Previsivelmente, o décimo filme de uma franchise que nunca teve uma sequela digna (nem sequer Hellraiser 2: Hellbound) é mais uma miserável fita directa-do-vídeo-para-o-lixo. Para não perder os direitos de utilização, a Dimension Films produziu Hellraiser: Julgamento e não pode esperar outro veredicto para além da condenação. Se as sequelas não estivessem já saturadas de polícias sem qualidades, esta insiste em pô-los à frente de uma investigação que tresanda a Se7en (1995), trocando os pecados mortais pelos mandamentos e a originalidade por um enchido gorduroso.

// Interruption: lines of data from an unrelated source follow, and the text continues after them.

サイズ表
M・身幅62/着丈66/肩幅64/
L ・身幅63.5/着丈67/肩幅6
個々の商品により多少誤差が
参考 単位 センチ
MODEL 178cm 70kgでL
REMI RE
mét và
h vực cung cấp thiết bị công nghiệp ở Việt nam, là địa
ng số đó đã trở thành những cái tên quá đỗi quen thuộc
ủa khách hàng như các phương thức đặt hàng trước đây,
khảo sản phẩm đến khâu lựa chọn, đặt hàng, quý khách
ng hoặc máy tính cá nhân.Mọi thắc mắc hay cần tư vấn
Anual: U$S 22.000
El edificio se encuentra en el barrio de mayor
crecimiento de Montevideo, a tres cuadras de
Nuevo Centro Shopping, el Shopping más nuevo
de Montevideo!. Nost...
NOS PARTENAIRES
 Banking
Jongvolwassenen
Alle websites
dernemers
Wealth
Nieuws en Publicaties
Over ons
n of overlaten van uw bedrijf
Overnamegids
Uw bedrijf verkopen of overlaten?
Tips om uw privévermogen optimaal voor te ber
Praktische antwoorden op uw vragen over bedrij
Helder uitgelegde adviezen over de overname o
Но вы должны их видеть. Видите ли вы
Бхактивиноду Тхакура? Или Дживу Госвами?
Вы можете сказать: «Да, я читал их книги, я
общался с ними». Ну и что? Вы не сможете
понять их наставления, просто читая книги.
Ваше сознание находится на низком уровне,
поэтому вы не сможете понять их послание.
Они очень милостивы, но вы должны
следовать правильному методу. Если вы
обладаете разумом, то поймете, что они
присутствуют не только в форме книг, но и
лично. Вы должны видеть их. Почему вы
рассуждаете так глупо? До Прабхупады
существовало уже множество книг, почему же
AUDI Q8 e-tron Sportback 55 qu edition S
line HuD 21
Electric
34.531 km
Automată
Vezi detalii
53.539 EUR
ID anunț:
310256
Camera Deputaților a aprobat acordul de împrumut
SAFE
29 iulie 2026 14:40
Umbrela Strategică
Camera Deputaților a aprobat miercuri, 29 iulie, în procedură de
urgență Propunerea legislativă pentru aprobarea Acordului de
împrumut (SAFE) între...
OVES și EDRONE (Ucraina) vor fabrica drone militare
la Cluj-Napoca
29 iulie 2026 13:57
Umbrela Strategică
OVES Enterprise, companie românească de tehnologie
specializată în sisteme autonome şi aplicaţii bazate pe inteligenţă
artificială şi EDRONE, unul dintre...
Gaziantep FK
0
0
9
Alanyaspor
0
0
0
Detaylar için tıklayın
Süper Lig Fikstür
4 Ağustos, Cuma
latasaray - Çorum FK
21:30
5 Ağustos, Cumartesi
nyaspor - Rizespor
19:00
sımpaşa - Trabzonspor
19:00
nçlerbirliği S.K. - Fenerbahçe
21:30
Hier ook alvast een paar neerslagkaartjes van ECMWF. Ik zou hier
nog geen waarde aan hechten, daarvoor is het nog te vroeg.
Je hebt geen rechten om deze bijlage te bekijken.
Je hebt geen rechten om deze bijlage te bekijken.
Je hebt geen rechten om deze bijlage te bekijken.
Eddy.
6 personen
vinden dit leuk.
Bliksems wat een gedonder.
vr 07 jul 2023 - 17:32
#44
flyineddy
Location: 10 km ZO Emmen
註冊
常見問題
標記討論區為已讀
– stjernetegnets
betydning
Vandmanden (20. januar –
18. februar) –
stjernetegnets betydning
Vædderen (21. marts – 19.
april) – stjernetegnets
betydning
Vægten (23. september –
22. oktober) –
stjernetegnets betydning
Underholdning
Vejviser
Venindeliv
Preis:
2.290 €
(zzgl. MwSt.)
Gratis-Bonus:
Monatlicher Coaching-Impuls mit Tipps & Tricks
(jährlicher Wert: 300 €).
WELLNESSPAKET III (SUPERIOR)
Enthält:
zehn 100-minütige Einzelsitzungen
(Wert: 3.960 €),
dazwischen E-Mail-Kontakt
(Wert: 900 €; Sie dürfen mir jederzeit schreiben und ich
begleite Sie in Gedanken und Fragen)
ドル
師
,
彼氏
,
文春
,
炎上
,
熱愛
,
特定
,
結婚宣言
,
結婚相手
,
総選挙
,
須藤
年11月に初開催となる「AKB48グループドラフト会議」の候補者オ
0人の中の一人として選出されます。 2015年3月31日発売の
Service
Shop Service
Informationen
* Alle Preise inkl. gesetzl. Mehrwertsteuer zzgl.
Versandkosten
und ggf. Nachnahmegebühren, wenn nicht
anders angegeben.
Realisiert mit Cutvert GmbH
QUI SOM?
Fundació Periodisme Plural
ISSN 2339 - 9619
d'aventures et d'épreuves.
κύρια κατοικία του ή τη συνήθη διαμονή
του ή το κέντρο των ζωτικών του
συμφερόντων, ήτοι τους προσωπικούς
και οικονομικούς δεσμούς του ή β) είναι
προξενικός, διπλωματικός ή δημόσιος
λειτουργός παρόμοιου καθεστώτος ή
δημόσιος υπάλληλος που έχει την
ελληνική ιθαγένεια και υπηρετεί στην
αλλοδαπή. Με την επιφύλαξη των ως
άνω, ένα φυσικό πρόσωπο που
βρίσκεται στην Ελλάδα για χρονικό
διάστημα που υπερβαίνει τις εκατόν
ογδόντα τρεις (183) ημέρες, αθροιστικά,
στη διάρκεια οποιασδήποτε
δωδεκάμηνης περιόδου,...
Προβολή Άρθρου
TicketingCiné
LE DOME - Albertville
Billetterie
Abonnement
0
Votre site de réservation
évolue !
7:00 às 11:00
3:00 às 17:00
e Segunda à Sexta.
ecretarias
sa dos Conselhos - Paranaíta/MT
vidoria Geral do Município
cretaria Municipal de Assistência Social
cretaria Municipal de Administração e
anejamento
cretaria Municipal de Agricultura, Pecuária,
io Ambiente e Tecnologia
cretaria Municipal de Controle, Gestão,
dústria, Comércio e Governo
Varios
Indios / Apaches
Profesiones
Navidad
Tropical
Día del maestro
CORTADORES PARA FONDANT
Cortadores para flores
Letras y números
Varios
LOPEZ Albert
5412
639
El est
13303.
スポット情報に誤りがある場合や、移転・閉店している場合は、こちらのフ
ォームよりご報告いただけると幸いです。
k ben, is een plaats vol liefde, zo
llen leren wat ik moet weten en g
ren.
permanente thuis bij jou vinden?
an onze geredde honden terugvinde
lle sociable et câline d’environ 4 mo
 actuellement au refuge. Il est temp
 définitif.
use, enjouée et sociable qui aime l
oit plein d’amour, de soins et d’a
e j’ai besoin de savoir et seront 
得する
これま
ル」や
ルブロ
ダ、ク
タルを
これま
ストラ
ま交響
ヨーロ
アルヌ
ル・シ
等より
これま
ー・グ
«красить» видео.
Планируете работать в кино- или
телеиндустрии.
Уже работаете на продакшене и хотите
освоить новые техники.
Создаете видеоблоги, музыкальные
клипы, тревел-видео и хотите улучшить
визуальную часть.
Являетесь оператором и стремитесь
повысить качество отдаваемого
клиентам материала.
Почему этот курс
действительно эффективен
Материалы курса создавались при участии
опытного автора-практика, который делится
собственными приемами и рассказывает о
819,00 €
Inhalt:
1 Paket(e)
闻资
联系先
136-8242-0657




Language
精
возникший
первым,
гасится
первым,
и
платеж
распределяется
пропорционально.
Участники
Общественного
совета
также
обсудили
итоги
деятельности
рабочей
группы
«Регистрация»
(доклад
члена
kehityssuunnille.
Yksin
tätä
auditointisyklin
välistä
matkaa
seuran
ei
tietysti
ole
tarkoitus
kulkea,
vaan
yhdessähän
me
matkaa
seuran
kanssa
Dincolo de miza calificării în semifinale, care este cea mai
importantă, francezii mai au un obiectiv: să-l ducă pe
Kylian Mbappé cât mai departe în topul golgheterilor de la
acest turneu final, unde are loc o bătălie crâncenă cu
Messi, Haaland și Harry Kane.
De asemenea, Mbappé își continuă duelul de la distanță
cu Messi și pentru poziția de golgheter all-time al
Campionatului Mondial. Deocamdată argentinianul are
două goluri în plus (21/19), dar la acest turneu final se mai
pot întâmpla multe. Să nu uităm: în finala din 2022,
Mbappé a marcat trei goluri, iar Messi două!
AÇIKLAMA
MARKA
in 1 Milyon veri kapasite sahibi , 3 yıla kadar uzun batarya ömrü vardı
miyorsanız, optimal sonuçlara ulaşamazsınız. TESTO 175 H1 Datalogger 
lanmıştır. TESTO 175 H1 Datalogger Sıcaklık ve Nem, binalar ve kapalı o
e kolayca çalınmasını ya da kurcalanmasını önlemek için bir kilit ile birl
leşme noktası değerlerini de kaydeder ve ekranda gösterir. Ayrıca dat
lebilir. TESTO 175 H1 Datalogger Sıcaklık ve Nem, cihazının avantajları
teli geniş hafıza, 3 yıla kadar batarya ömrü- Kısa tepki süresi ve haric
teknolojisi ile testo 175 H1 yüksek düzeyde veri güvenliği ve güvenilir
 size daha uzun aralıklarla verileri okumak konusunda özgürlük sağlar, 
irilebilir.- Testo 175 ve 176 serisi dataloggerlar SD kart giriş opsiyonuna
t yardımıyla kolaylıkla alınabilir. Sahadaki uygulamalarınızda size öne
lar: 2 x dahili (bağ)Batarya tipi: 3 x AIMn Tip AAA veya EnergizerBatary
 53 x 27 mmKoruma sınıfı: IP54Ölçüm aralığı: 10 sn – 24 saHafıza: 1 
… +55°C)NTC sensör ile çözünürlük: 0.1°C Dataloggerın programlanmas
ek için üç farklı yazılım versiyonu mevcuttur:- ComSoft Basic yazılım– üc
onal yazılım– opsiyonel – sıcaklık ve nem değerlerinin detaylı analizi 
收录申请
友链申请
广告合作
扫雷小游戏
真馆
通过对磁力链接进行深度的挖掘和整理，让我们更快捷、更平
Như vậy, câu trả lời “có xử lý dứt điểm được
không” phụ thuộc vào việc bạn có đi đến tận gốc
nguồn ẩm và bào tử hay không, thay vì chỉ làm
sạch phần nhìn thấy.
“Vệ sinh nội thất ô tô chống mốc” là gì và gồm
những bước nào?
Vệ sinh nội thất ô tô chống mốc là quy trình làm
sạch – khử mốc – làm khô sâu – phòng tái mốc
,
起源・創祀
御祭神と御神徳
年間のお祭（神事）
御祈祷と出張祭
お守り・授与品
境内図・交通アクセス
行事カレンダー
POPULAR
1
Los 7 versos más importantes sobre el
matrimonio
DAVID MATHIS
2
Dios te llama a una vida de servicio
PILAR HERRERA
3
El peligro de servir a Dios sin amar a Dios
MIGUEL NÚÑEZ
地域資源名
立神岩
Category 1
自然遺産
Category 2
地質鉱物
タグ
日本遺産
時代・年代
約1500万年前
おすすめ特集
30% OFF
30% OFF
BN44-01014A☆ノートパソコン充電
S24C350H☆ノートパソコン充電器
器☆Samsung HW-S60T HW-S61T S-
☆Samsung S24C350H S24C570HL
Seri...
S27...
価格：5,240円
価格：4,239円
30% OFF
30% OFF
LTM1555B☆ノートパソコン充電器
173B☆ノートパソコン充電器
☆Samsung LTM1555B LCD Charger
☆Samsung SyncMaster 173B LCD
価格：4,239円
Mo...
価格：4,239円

É mais um caso, desde Hellraiser: Inferno, em que Pinhead se limita a passear pelo fundo, intervindo no final para se lhe ver melhor a cara. Aqui, lamenta-se na cena de abertura que a Configuração de Lamentos (a caixa-puzzle que abre o Inferno aos que procuram o prazer mórbido) seja um artefacto antiquado e sem procura, mas não tem o menor empenho em actualizar os mecanismos de oferta ao público, sendo visto simplesmente a amuar em diversas ocasiões fugazes, fechado numa casa decrépita. No final, faz frente a uma mulher que, por ser loira e vestir-se de branco, se presume ser um anjo, mas com a mania de que manda, e depois de desfazê-la como aconteceu no filme original a Frank (ela até, anedoticamente, repete a frase Jesus wept), é condenado ao impensável que, segundo um subordinado, é ser reenviado para a Terra como humano, obviamente esquecendo-se do enredo de Hellraiser III.
Heather Langenkampf tem direito a dez segundos para, inexplicavelmente, cruzar franchises (uma vergonha para a heroína de Pesadelo em Elm Street) como uma senhoria que abre uma porta; infelizmente, de Ashley Laurence, a verdadeira heroína de Hellraiser, nem sombra. O filme é escrito e realizado por Gary J. Tunnicliffe, que já tinha aplicado a maquilhagem a Doug Bradley nas sequelas IV a VIII, mas o actor está, pela segunda vez, ausente do papel que o transformou num ícone: Pinhead, agora mal representado pelo inexpressivo Paul T. Taylor, depois de ter sido mal representado pelo expressivo Stephan Smith Collins (que dava excessivo ênfase às palavras e não piscava os olhos) em Hellraiser: Revelações (2011).
Até ao genérico inicial, o filme convence como curta-metragem, simulando um julgamento infernal: um auditor faz as perguntas ao réu e bate à máquina as respostas, um assessor come as folhas dactilografadas e regurgita-as para um recipiente cujo tubo leva o vómito a três oráculos de colo descoberto que ditam a sentença de morte, entrando em cena o carrasco, uma figura com dois lados em que, de frente é chamado cirurgião mas parece um talhante e por trás parece um homem num fato de látex e máscara de gás que é, segundo a ficha técnica, o verdadeiro talhante. Depois passa o genérico e o filme morre. De realçar uma troca de palavras entre Pinhead e o Auditor, perto do fim, que se quer filosófica mas é patética, de tão carregada de lugares comuns vazios. Ah, e aparece um Chatterer de boca estática (parece usar uma máscara rígida), personagem marcante de Hellraiser (1987), onde os dentes imitavam castanholas, para se lhe entender a alcunha (O Conversador).
Clive Barker, que durante mais de uma década tentou escrever um guião que agradasse à Dimensions para condignamente ressuscitarem a franchise com um reboot, publicou em 2015 The Scarlet Gospels, uma continuação à sua novela original e onde, ao contrário do rumo cinematográfico, se concentrou na estratificação societária do Inferno, que é de onde deriva toda a mitologia. De uma história iniciada mas abandonada por Barker surge em Fevereiro de 2018 Hellraiser: The Toll, livro desenvolvido por Mark Alan Miller sobre um novo confronto entre Kirsty, a heroina do original, e Pinhead.